GFCI's do not need an EGC (moved from another thread)

[quogueelectric]

I did not post this thread

I did not post this thread

And I am being completely misrepresented by this thread so have a ball whoever opened it maybe they can answer some of these questions.

 

[mivey]

Is there some mixing of the two conductors in this discussion, one that is intended to carry current and one that is not?

I did not think we were talking about the grounded conductor to start with.

Maybe quogue will let us know exactly what he is talking about as I guess it could be several things.

 

[roger]

And I am being completely misrepresented by this thread so have a ball whoever opened it maybe they can answer some of these questions.

If you will read the posts in this thread you will see where your questions/confusion/myths have been answered or busted.

Roger

 

[mivey]

And I am being completely misrepresented by this thread so have a ball whoever opened it maybe they can answer some of these questions.

I suspected as much. Even after much prodding you have not piped up. Since you have been the focus, could we get the real story?

 

[roger]

I suspected as much. Even after much prodding you have not piped up. Since you have been the foucs, could we get the real story?

Mivey, read this old thread it was explained to Quo then.

Roger

 

[480sparky]

OK everyone.... here is a PowerPoint slide show about how GFIs work.

Anyone care to tell me where in this show it requires a GFI recep or breaker to have the grounding conductor to function as designed?

Yes, some images show the ground wire, but the presence of it does not preclude proper operation.

 

[BackInTheHabit]

For the sake of argument:

If a ground was needed for a GFCI to work, then why does the NEC allow you to replace a non-grounding receptacle with a GFCI?

See NEC 2008 406.3(D)(3)(b)

 

[electricmanscott]

best thread ever.....:grin: :grin:

 

[mivey]

Mivey, read this old thread it was explained to Quo then.

Roger

Thanks roger. I think I see where quogue is coming from. He understands how they are supposed to work. I also think he gets that the device may have some let-through current that can hurt you before it trips and that the let-through current may not be of sufficient strength and/or duration to cause the device to trip.

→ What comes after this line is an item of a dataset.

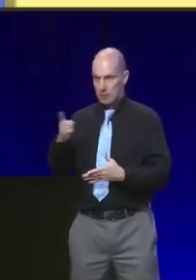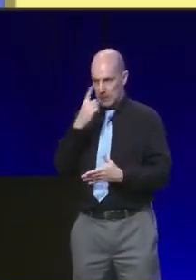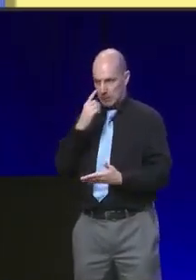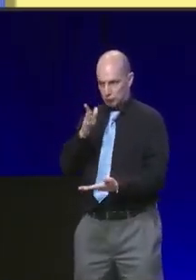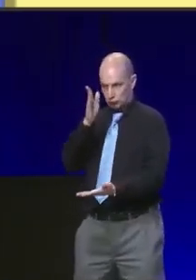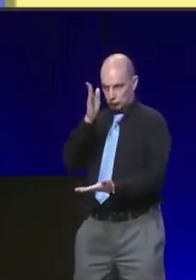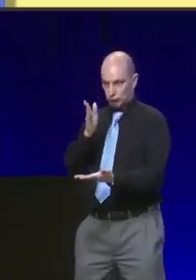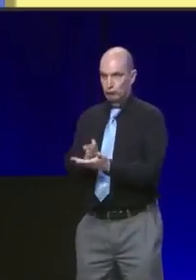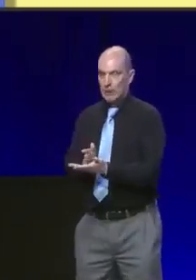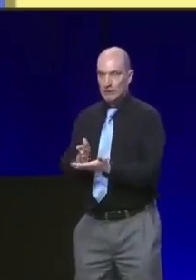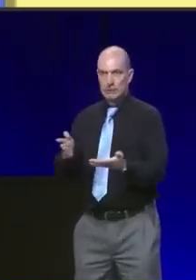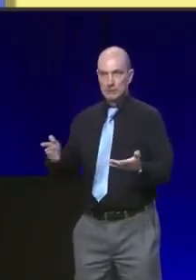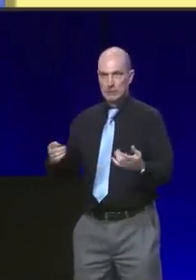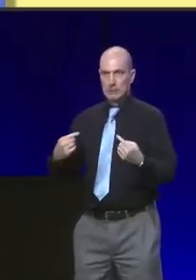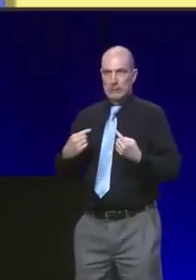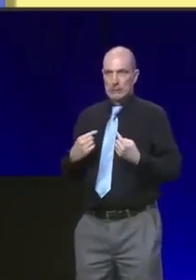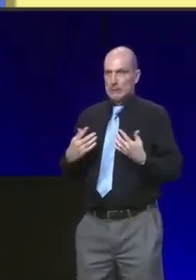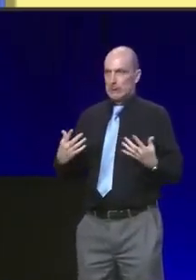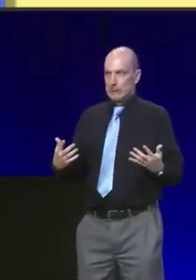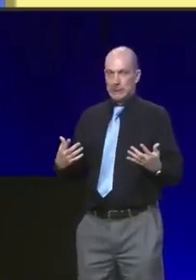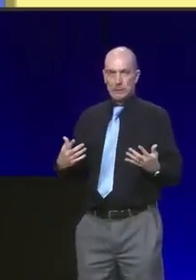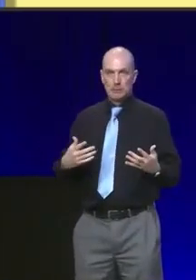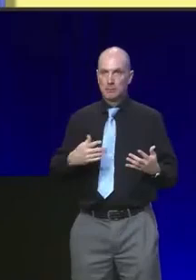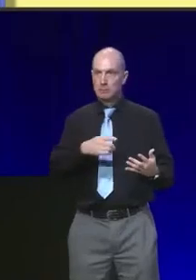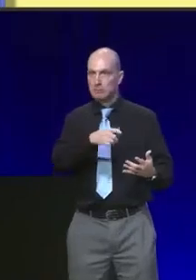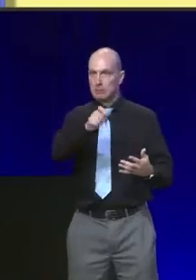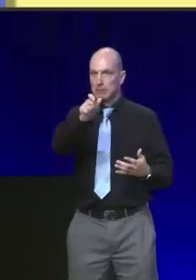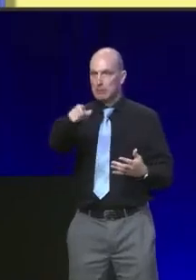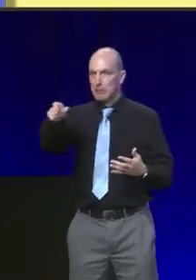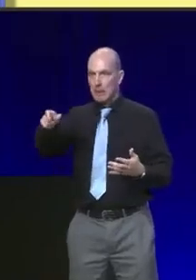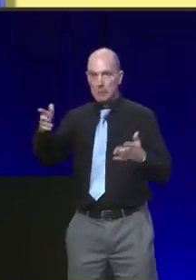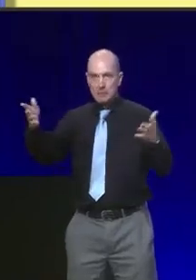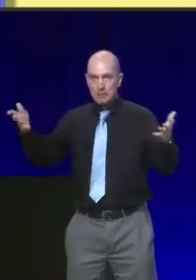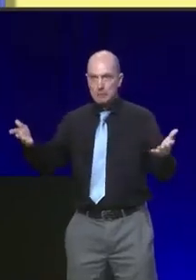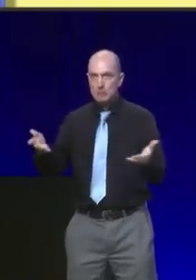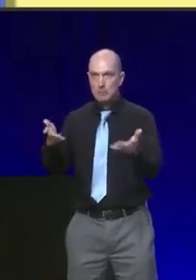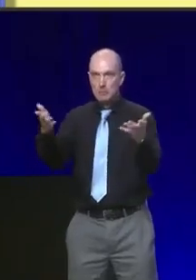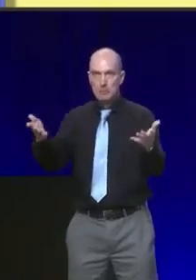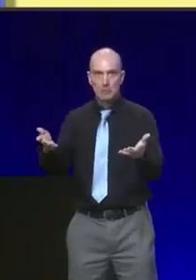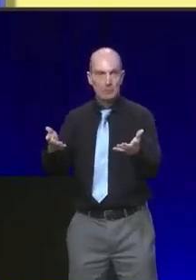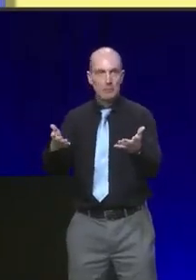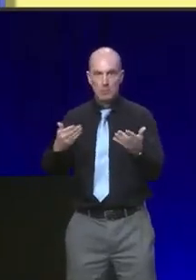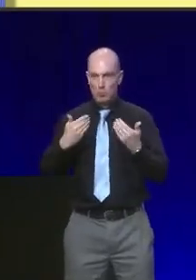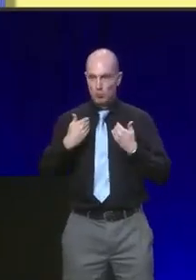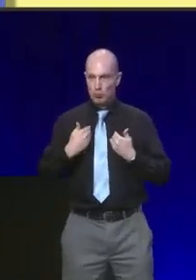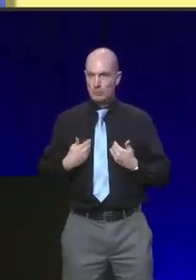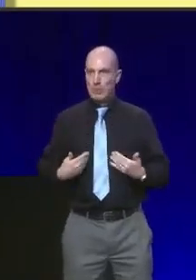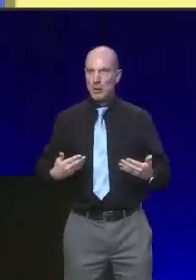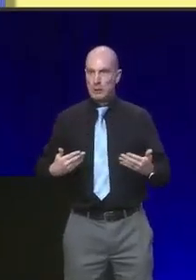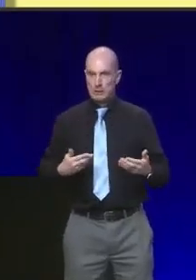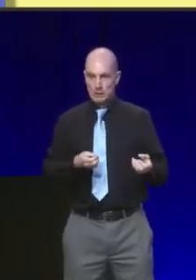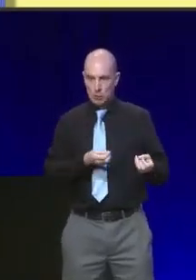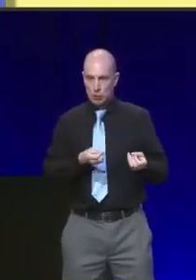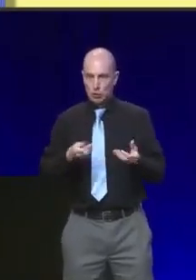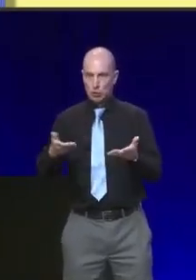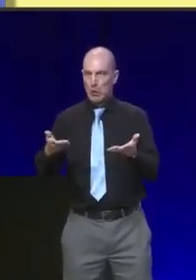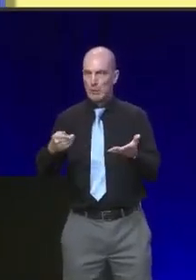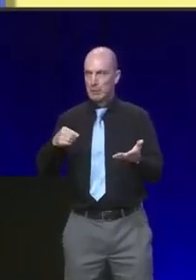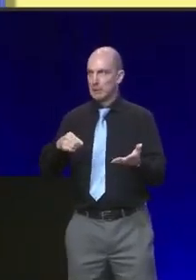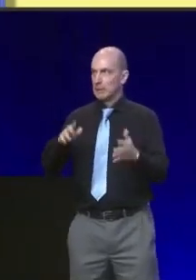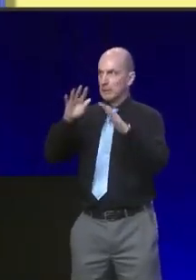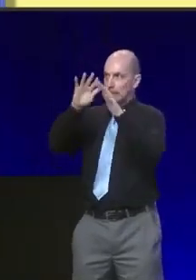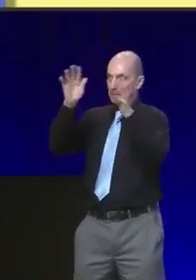It's about people, prosperity, public services and the planet, staying true to our values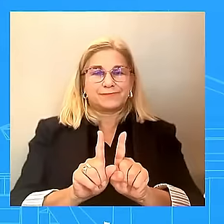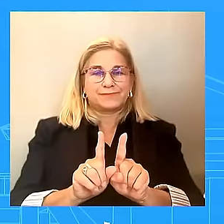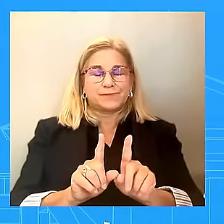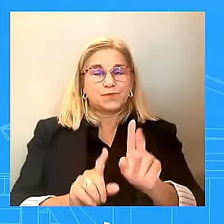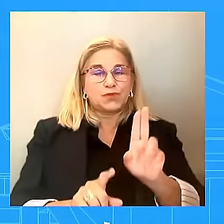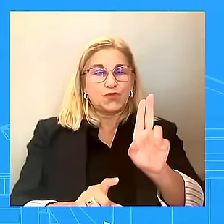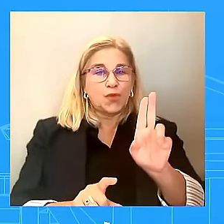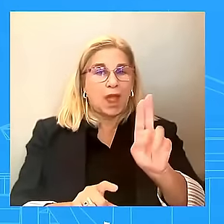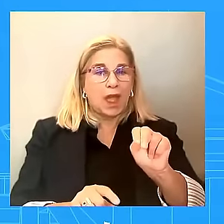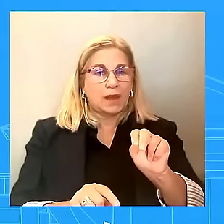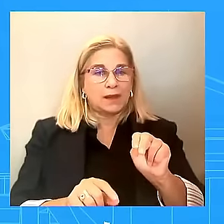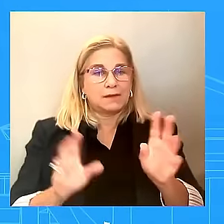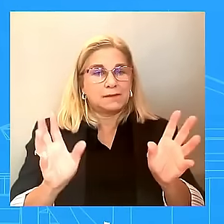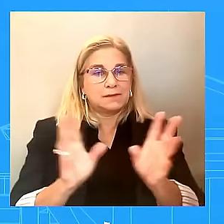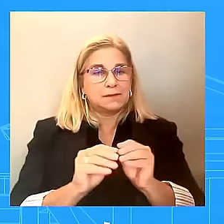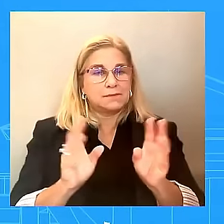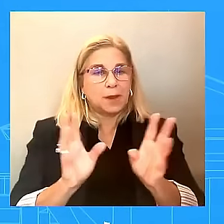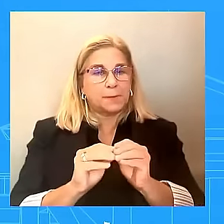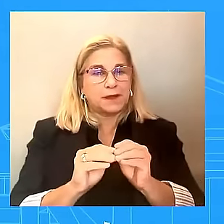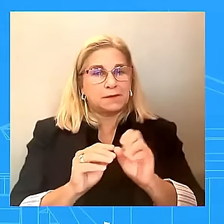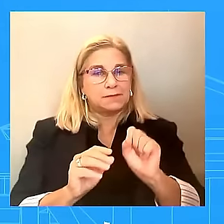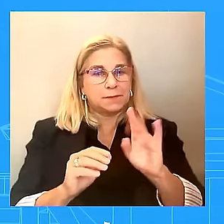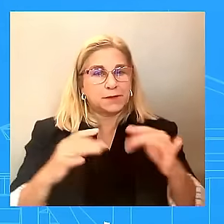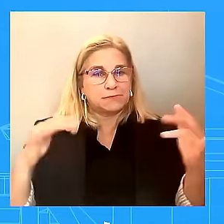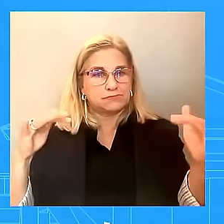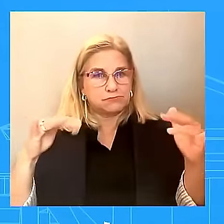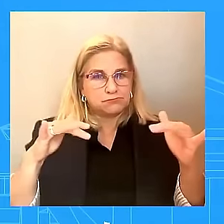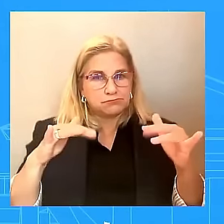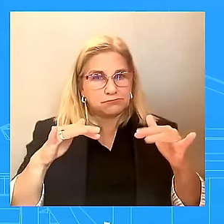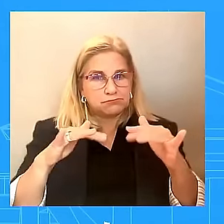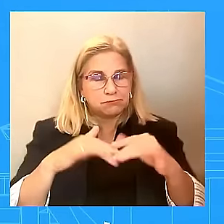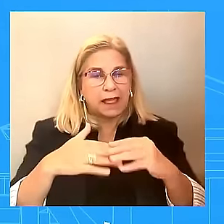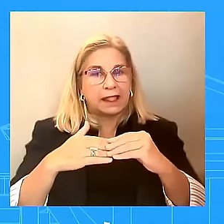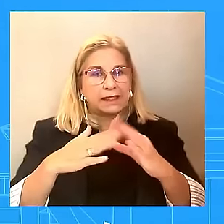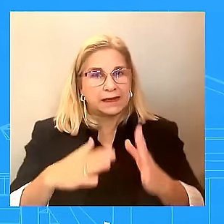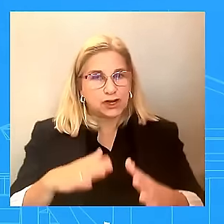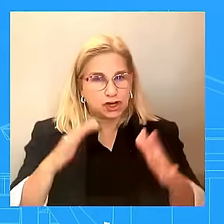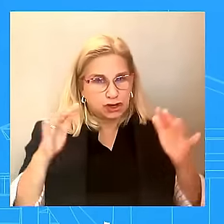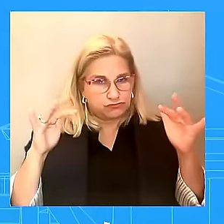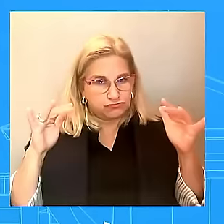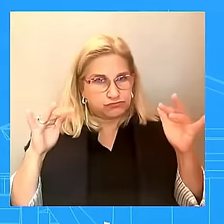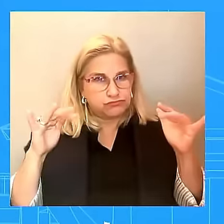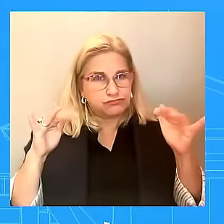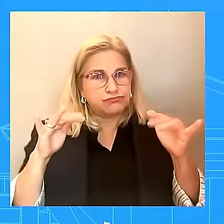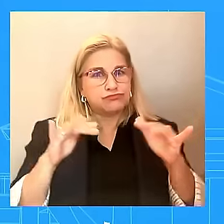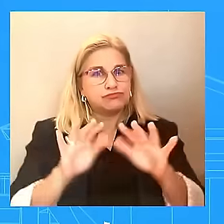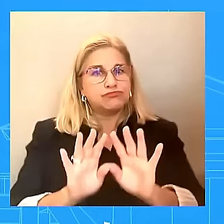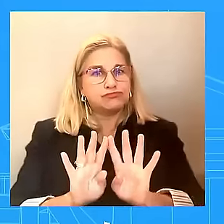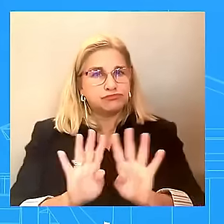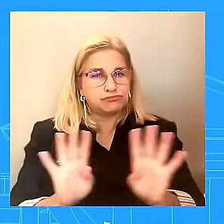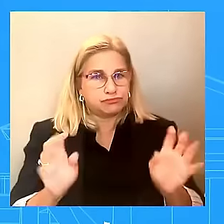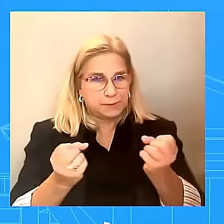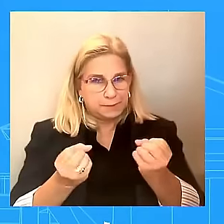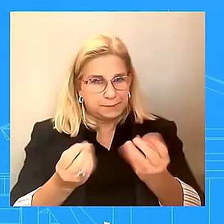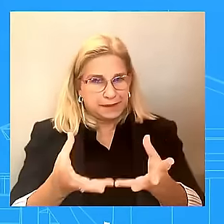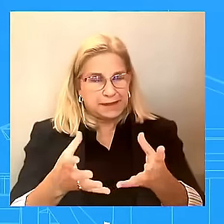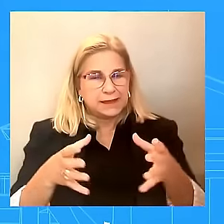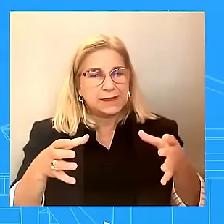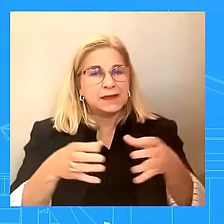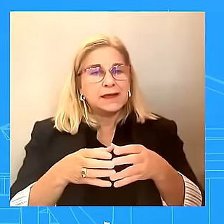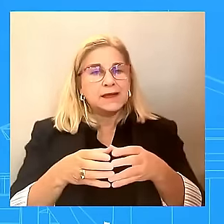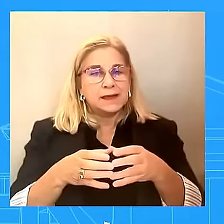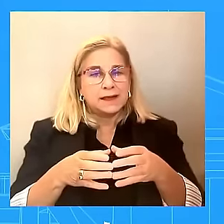was with multiple leaders and had a couple of opportunities as we read out to all of you to meet with some of them.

Quogue's problem appears to be that he had a case where it worked better after the ground was connected. That was the mystery.

Since we know (assuming a good device) the added ground did not change the way the GFI circuitry worked, the only remaining part of the circuit is the part outside of the device.

I can only surmise that in the process of connecting the ground, quogue was able to reduce the environmental impedance. The box may not have had a good bond to start. Connecting the ground to the yolk lower the environmental impedance and/or the moving of the ground wire improved the connection to the box.

By lowering the impedance, a subsequent fault to ground would cause the device to operate faster.

[edit: he still would have gotten hurt, but I doubt the follow-up tests included a human test subject so the "hurt factor" probably was not available for comparison]

 

[roger]

Mivey, you are truly a diplomat and I appreciate that. :grin:

Roger

 

[crossman]

In order for an imbalance of current to occur, and be detected, the difference current must flow from one circuit conductor after the CT to the other conductor before the CT.

Larry, I think we both understand completely how the GFCI works and I completely understand where you are coming from, and I think you are completely aware of what I am saying, so, sounds like we are good to go!:smile:

 

[dbuckley]

Why would the plumbing need to be bonded? Bonding is intentionally creating a ground path. If it's copper or galvanized pipe thoughout, there's going to be a path to ground, even if it occurs at the pipe coming in from the street. A structure with all-metal piping is bound to be grounded, whether effective )or intentional) or not.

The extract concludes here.